● **Task A**:
Print the part of the vmstat patch message starting with "On Fri, Jul" and going on through "for mlock'ed pages.".
● **Task B**:
List each of the numbered steps given in the vmstat patch message.

● **Provided passage**:
Re: [patch 0/5] optionally sync per-CPU vmstats counter on return to userspace

From: Marcelo Tosatti
Date: Fri Jul 02 2021 - 11:36:08 EST



Hi Frederic,

On Fri, Jul 02, 2021 at 02:30:32PM +0200, Frederic Weisbecker wrote:
> On Thu, Jul 01, 2021 at 06:03:36PM -0300, Marcelo Tosatti wrote:
> > The logic to disable vmstat worker thread, when entering
> > nohz full, does not cover all scenarios. For example, it is possible
> > for the following to happen:
> >
> > 1) enter nohz_full, which calls refresh_cpu_vm_stats, syncing the stats.
> > 2) app runs mlock, which increases counters for mlock'ed pages.
> > 3) start -RT loop
> >
> > Since refresh_cpu_vm_stats from nohz_full logic can happen _before_
> > the mlock, vmstat shepherd can restart vmstat worker thread on
> > the CPU in question.

● **Material supplied**:
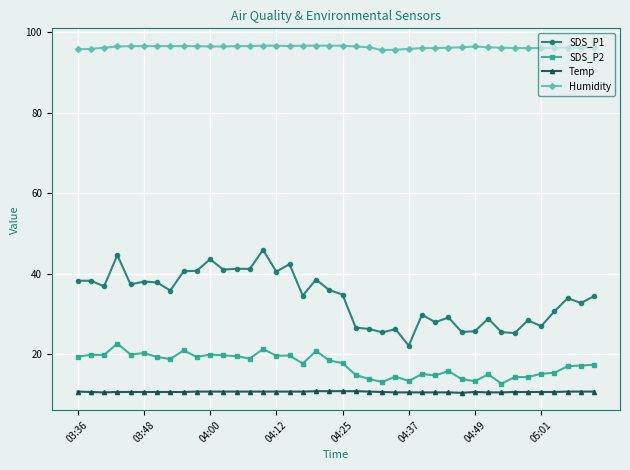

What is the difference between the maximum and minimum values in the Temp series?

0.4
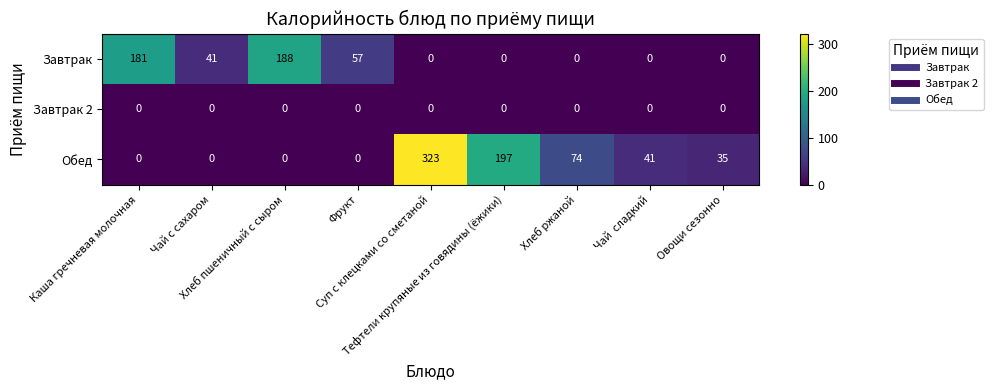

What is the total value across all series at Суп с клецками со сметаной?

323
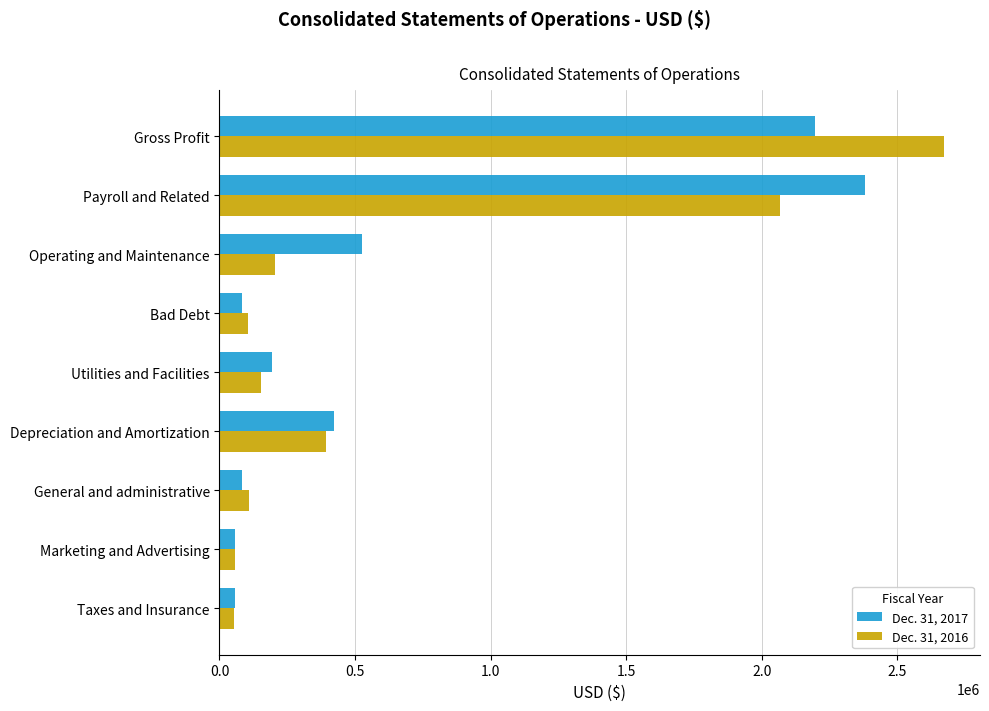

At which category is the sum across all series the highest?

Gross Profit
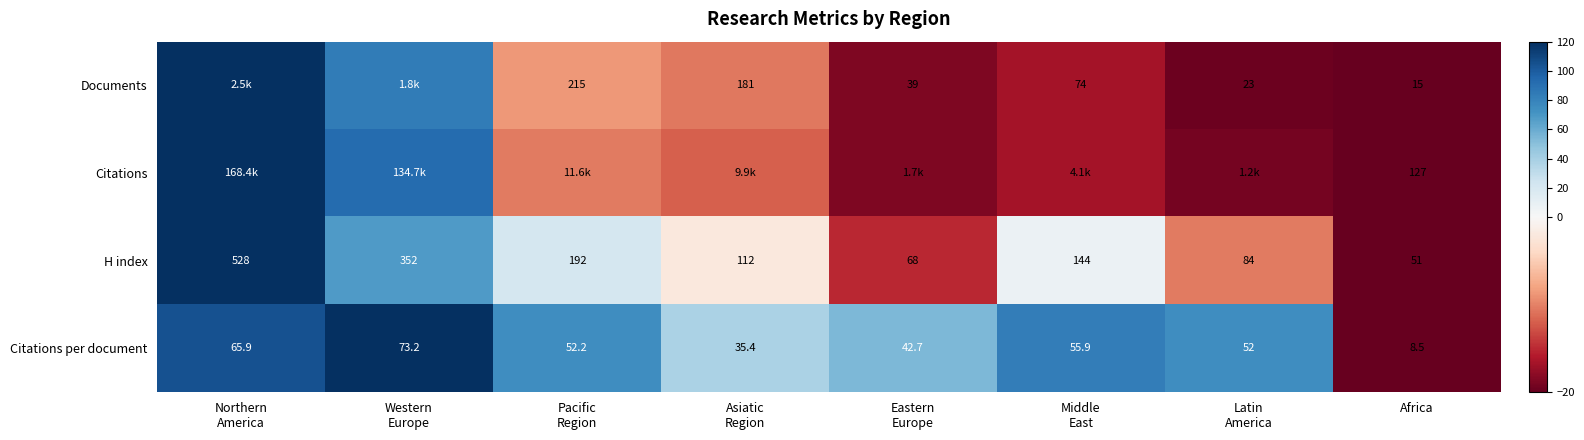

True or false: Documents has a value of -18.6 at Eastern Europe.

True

● **Exercise solution A**:
On Fri, Jul 02, 2021 at 02:30:32PM +0200, Frederic Weisbecker wrote:
> On Thu, Jul 01, 2021 at 06:03:36PM -0300, Marcelo Tosatti wrote:
> > The logic to disable vmstat worker thread, when entering
> > nohz full, does not cover all scenarios. For example, it is possible
> > for the following to happen:
> >
> > 1) enter nohz_full, which calls refresh_cpu_vm_stats, syncing the stats.
> > 2) app runs mlock, which increases counters for mlock'ed pages.

● **Exercise solution B**:
1) enter nohz_full, which calls refresh_cpu_vm_stats, syncing the stats.
2) app runs mlock, which increases counters for mlock'ed pages.
3) start -RT loop